For what discussion there's been of Walker's double-disc debut, most seems to revolve around the pastiche of instruments that work their way into otherwise innocuous tracks. There's definitely a glut of sound recalling everybody from TV on the Radio's Siteknics to The Dirty Projectors' erratic melodies no one will ever really duplicate to Andrew Douglas Rothbard's steamy bayou folk-after-dark to Ariel Pink, end sentence. And I mean these in the best possible way: There are so many reference points that it no longer becomes functional to simply namedrop. That's the very definition of a good album. We are most fortunate to have received two at once.

But even though the numerous studio tricks don't seem forced or even excessive (Pacing is everything, and a perfect balance between orchestral opulence and plucked isolation has been struck here), what they do is take away from a very critical part of the success of this album: the innate greatness of the songwriting. Beneath the layers of choral swooning and Casios and whatever else Walker could find in his closet lies a collection of songs that could work as well in a concert hall as in an old money frat house. This adaptability makes for a universal enjoyment that even the most staunch country conservative would find acceptable and, dare I say, enjoyable... Just beware Lion Land. It functions as the quieter nocturnal moonlight werewolf to Laughter's An Asshole's brimming brightness.

Look, we can't all be Panda Bear and write Person Pitch and let the media take over. Some guys have to take those same oddball psych influences and twist them into something new, creative, original and make their own reward. Quinn Walker is one of them. Don't be fooled by all of the Brooklyn references you've gotten in this particular review (not to mention the handful of others); Walker is writing some very alternative country, and it sounds great.

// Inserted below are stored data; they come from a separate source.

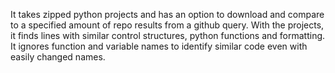 It takes zipped python projects and has an option to download and compare to a specified amount of repo results from a github query. 
With the projects, it finds lines with similar control structures, python functions and formatting. 
It ignores function and variable names to identify similar code even with easily changed names.
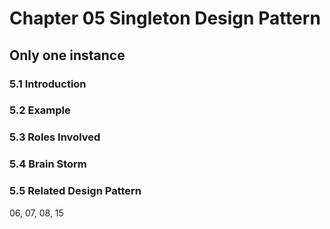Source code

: # Chapter 05 Singleton Design Pattern

## Only one instance

### 5.1 Introduction

### 5.2 Example

### 5.3 Roles Involved

### 5.4 Brain Storm

### 5.5 Related Design Pattern

06, 07, 08, 15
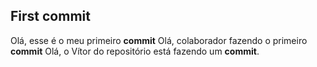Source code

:## First commit

Olá, esse é o meu primeiro **commit**
Olá, colaborador fazendo o primeiro **commit**
Olá, o Vítor do repositório está fazendo um **commit**.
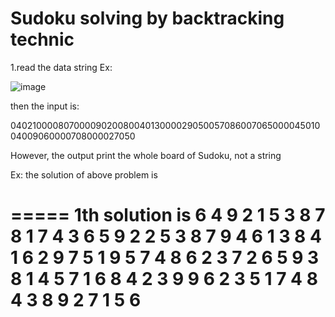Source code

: # Sudoku solving by backtracking technic

1.read the data string
Ex:

![image](https://github.com/JasonEricZhan/Algorithms/blob/master/sudoku/problem.png)

then the input is:

040210000807000090200800401300002905005708600706500004501004009060000708000027050

However, the output print the whole board of Sudoku, not a string

Ex: the solution of above problem is

=====
1th solution is
6 4 9 2 1 5 3 8 7 
8 1 7 4 3 6 5 9 2 
2 5 3 8 7 9 4 6 1 
3 8 4 1 6 2 9 7 5 
1 9 5 7 4 8 6 2 3 
7 2 6 5 9 3 8 1 4 
5 7 1 6 8 4 2 3 9 
9 6 2 3 5 1 7 4 8 
4 3 8 9 2 7 1 5 6 
=====

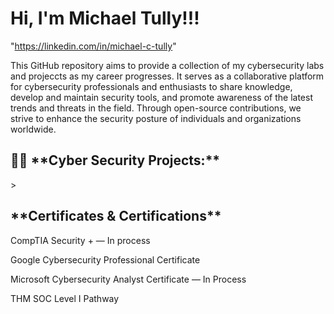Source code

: <h1>Hi, I'm Michael Tully!!! </h1>

"https://linkedin.com/in/michael-c-tully"

This GitHub repository aims to provide a collection of my cybersecurity labs and projeccts as my career progresses. It serves as a collaborative platform for cybersecurity professionals and enthusiasts to share knowledge, develop and maintain security tools, and promote awareness of the latest trends and threats in the field. Through open-source contributions, we strive to enhance the security posture of individuals and organizations worldwide.

<h2>👨‍💻 **Cyber Security Projects:**</h2>
                                     >







<h2> **Certificates & Certifications**</h2>

CompTIA Security + ― In process

Google Cybersecurity Professional Certificate

Microsoft Cybersecurity Analyst Certificate ― In Process
   
THM SOC Level I Pathway
 

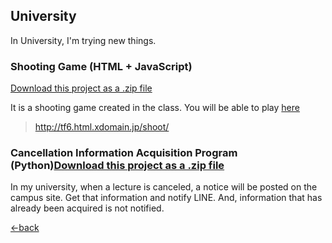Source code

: ## University

In University, I'm trying new things.

### Shooting Game (HTML + JavaScript)
<a class="zip_download_link" href="https://github.com/7vXXi/portfolio/raw/master/univ/shooting.zip">Download this project as a .zip file</a>

It is a shooting game created in the class.
You will be able to play [here](http://tf6.html.xdomain.jp/shoot/)
>http://tf6.html.xdomain.jp/shoot/

### Cancellation Information Acquisition Program (Python)<a class="zip_download_link" href="https://github.com/7vXXi/portfolio/raw/master/univ/Notify.zip">Download this project as a .zip file</a>

In my university, when a lecture is canceled, a notice will be posted on the campus site.
Get that information and notify LINE. And, information that has already been acquired is not notified.


[←back](https://7vxxi.github.io/portfolio/)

Throw back some more Jim Beam, sing along to any number of these songs, and you'll see what I mean - "When you get wasted, you still walk a perfectly straight line," he sings on "Rita Lolita." That's what this record is about. It's intoxicated with psychedelia and yet still manages to walk a perfectly straight line South, back to the sticks, back to the roots, back to the dusty trails of the Appalachians. Quinn Walker may live in Brooklyn, but his musical heart lives elsewhere. Ours too, maybe.